Intel could not care less whether you or 99.9% of the /. readers out there ever buy an IA-64. They don't give a crap about your market segment, but I'm sure if you want to drop $10K+ on a IA64 workstation, be my guest. Your choices are limited. Either choose IA64 or UltraSparc. Or maybe if AMD ever gets a design win, you might get a chance to buy a Hammer box.
Next, 3 MB cache sounds nice, but L3? It may be on die, but by that point the clock reduction probably makes it perform equivalently to a 256 k L1 cache, or a 512 or larger L2.
A fundamental rule of building caches is that a larger cache is slower and dissipates more energy per lookup than a smaller cache. This is why multilevel cacheing exists in the first place (otherwise we'd just have a huge L1 cache - and before you mention it, due to architectural sneakiness, HP's giant L1 cache isn't really an L1 cache).
So, you can't just spend the L3 area on making a bigger L2. You'd end up with a slower, hotter L2, which could easily _degrade_ performance.
As long as the L3 cache is faster to access than main memory, it'll be useful for some things.
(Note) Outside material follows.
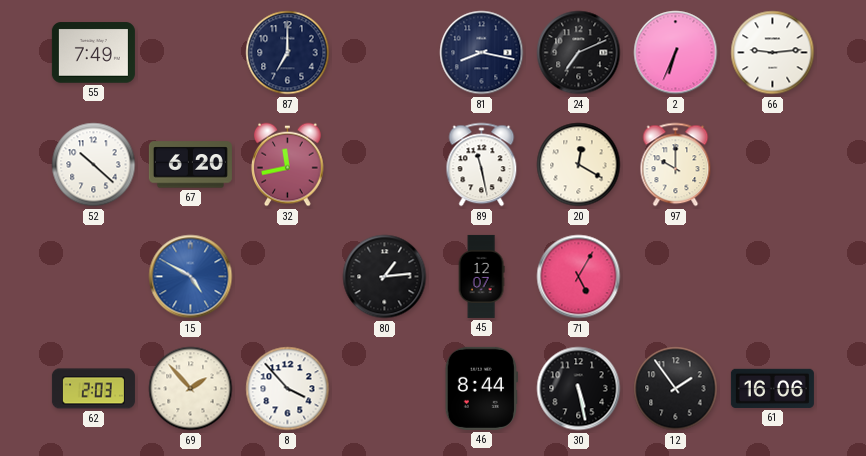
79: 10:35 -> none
Whether it'll be useful for *most* things is another issue. This depends on the "working set" of the applications you're running (how much memory they repeatedly access). I guess Intel's banking on working sets being larger than most caches.
Another possibility is that they're testing the cache architecture for use in future SMT or CMP designs (both of which would have multiple independent executioin contexts running). If you're running multiple *independent* contexts, the working set grows with the number of contexts.